Still, I’m intrigued to hear that the film was originally going to be directed by George Miller — the Oscar-winning creator of the Mad Max, Babe and Happy Feet franchises (that last one is the one that got him the Oscar) — and that Miller was going to do something potentially more interesting with all that faith-and-science stuff.

Last week, “junior writer” Mark Lamprell — who worked on the script with primary screenwriter Menno Meyjes — told the Australian website If.com.au:

“It was a much more interesting screenplay, and I think George would say this too.”

An old boy of Sydney’s St Ignatius College, Riverview, Lamprell was interested in exploring the nexus between belief and hard science.

“Because of my Jesuit connections I was able to get all those amazing Jesuit scientists in, to talk to us about how you operate as a man of faith in the world of science.

“We were having really interesting conversations, and Carl [Sagan] was thrilled to be having those. It wasn’t about being populist or talking down to an audience. Not that Contact necessarily did that, but ours was much more ambitious intellectually. . . .”

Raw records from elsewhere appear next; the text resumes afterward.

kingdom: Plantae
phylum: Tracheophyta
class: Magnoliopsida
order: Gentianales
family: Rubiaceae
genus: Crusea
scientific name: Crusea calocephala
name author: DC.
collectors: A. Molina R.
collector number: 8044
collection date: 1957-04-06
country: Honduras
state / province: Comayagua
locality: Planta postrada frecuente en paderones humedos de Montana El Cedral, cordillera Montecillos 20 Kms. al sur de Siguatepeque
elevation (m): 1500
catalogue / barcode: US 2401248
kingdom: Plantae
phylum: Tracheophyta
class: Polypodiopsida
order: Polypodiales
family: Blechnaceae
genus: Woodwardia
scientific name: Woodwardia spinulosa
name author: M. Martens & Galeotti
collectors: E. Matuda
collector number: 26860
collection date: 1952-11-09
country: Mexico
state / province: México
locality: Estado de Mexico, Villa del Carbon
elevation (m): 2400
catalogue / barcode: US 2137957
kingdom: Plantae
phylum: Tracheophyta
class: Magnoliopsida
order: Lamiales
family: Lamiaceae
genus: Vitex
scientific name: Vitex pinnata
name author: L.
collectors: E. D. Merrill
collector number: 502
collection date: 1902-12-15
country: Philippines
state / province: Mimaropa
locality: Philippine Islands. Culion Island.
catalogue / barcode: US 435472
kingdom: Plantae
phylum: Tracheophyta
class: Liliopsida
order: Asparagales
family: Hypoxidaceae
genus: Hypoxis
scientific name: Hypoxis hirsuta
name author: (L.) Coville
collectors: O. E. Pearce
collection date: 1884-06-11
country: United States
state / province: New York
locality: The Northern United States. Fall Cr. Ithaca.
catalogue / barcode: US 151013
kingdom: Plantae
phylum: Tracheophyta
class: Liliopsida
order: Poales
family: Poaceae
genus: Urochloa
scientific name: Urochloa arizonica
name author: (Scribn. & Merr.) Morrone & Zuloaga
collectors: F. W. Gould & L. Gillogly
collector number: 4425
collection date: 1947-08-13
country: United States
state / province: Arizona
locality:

The Jesuit influence might still be present in the film due to Matthew McConaughey’s New Age celebrity character, who as I recall was a Jesuit seminary dropout.

The thing is, in the original novel, the McConaughey character wasn’t a Jesuit at all, ex- or otherwise. Instead, the book describes him as a “fundamentalist preacher” who tried “to steer a middle course, to reconcile caricatures of science and religion.”

I don’t think it’s particularly controversial to say that Hollywood, in general, is more comfortable with Catholics than evangelicals. Consider how a film like Amistad is very cautious around the historical evangelical characters while it affirms the faith of a fictitious Catholic. Or how films like Space Cowboys feature Baptist ministers who say Hail Marys. (Yes, all my examples here come from films made in the late 1990s.)

Zemeckis’s Contact — and the way it changes the McConaughey character from a sincere “fundamentalist” to a sexually active ex-Jesuit — is part of this overall pattern of displacement. But Miller’s film might have been too, from the sound of it.

Ah well. At least we have Sagan’s novel (and its surprising ending).

And maybe, some day, someone will release the script for Miller’s film so that we can get an even better sense of how it might have improved on Zemeckis’s film.

P.S.: I think my favorite comment on Contact came from Paul Rudnick via his “Libby Gelman-Waxner” column in Premiere magazine: it’s the sort of movie in which all the world’s religions agree on a single God just so they can gang up on Jodie Foster.